◆ **Problem to work on**
No pictures, no extra lines: copy exactly from the line with "left eye: (443, 145)" through the end of the entries.

◆ **Structured pose outputs**
##########

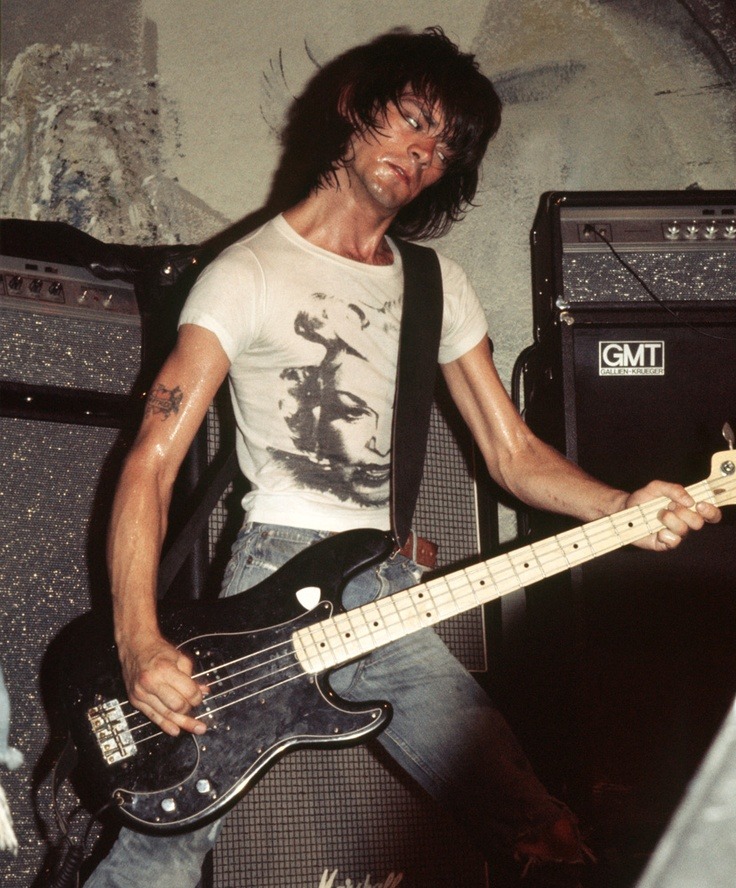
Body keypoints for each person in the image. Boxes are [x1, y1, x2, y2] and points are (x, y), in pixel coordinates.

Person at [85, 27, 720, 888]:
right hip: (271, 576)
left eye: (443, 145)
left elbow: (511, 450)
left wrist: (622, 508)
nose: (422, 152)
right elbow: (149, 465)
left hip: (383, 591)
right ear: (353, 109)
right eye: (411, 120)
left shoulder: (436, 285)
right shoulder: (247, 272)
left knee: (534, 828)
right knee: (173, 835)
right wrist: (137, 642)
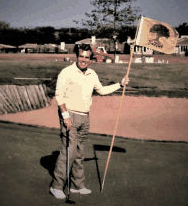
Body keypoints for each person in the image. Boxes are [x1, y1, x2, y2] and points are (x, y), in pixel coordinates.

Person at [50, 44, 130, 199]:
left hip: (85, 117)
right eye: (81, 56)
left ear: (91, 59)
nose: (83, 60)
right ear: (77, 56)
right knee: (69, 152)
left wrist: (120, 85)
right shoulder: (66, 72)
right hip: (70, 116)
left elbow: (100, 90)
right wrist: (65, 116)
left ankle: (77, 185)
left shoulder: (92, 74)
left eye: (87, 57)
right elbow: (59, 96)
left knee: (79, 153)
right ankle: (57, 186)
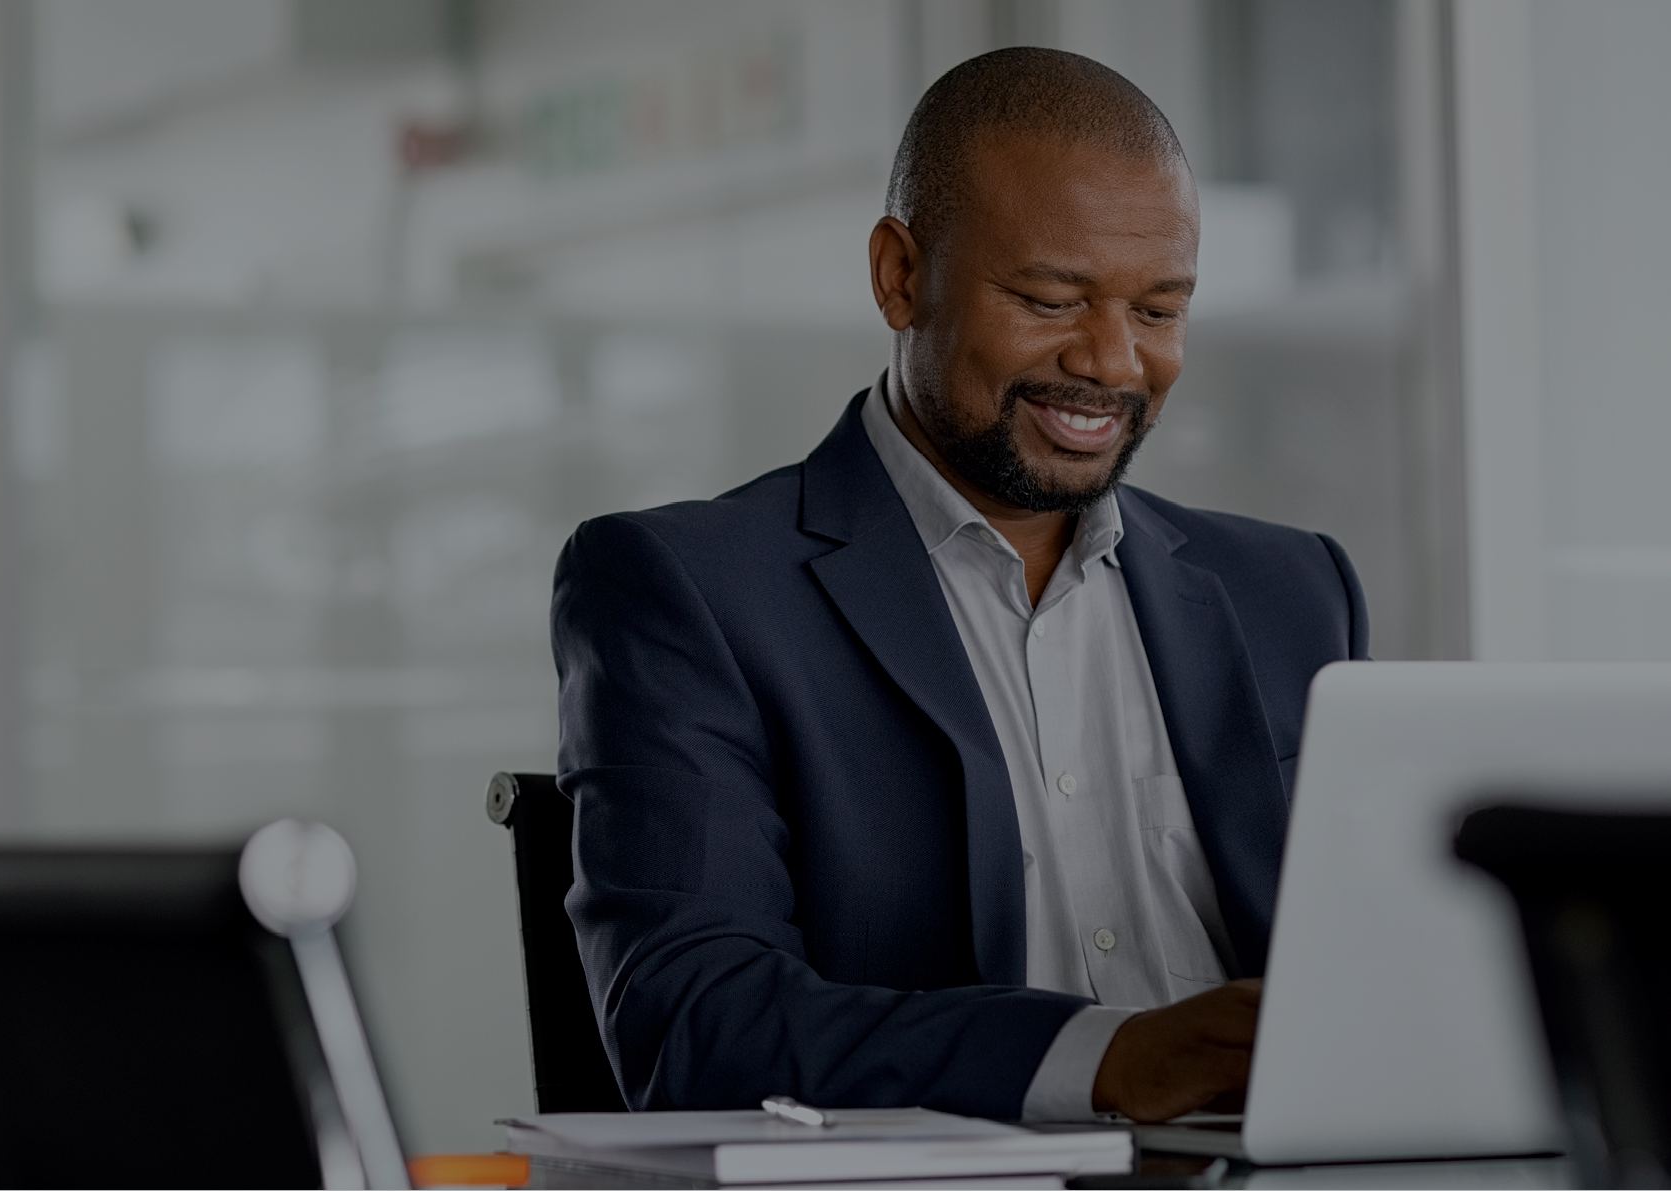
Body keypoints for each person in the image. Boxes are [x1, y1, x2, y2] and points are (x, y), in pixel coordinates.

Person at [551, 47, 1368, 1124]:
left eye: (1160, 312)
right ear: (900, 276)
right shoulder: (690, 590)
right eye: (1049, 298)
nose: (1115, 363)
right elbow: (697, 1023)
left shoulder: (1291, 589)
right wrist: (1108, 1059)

##########

◆ **The answer**
left eye: (443, 145)
left elbow: (511, 450)
left wrist: (622, 508)
nose: (422, 152)
right elbow: (149, 465)
left hip: (383, 591)
right ear: (353, 109)
right eye: (411, 120)
left shoulder: (436, 285)
right shoulder: (247, 272)
left knee: (534, 828)
right knee: (173, 835)
right wrist: (137, 642)
Body keypoints for each person in the image. Boxes are [x1, y1, x2, y2] and points are (x, y), in pixel coordinates.

Person at [50, 44, 130, 199]:
left hip: (85, 117)
right eye: (81, 56)
left ear: (91, 59)
nose: (83, 60)
right ear: (77, 56)
right knee: (69, 152)
left wrist: (120, 85)
right shoulder: (66, 72)
right hip: (70, 116)
left elbow: (100, 90)
right wrist: (65, 116)
left ankle: (77, 185)
left shoulder: (92, 74)
left eye: (87, 57)
right elbow: (59, 96)
left knee: (79, 153)
right ankle: (57, 186)
Body keypoints for each person in the image. Boxes are [x1, y1, x2, y2] and points are (x, y), in pixel coordinates.

Person at [551, 47, 1368, 1124]:
left eye: (1160, 312)
right ear: (900, 276)
right shoulder: (690, 590)
right eye: (1049, 298)
nose: (1115, 363)
right elbow: (697, 1023)
left shoulder: (1291, 589)
right wrist: (1108, 1059)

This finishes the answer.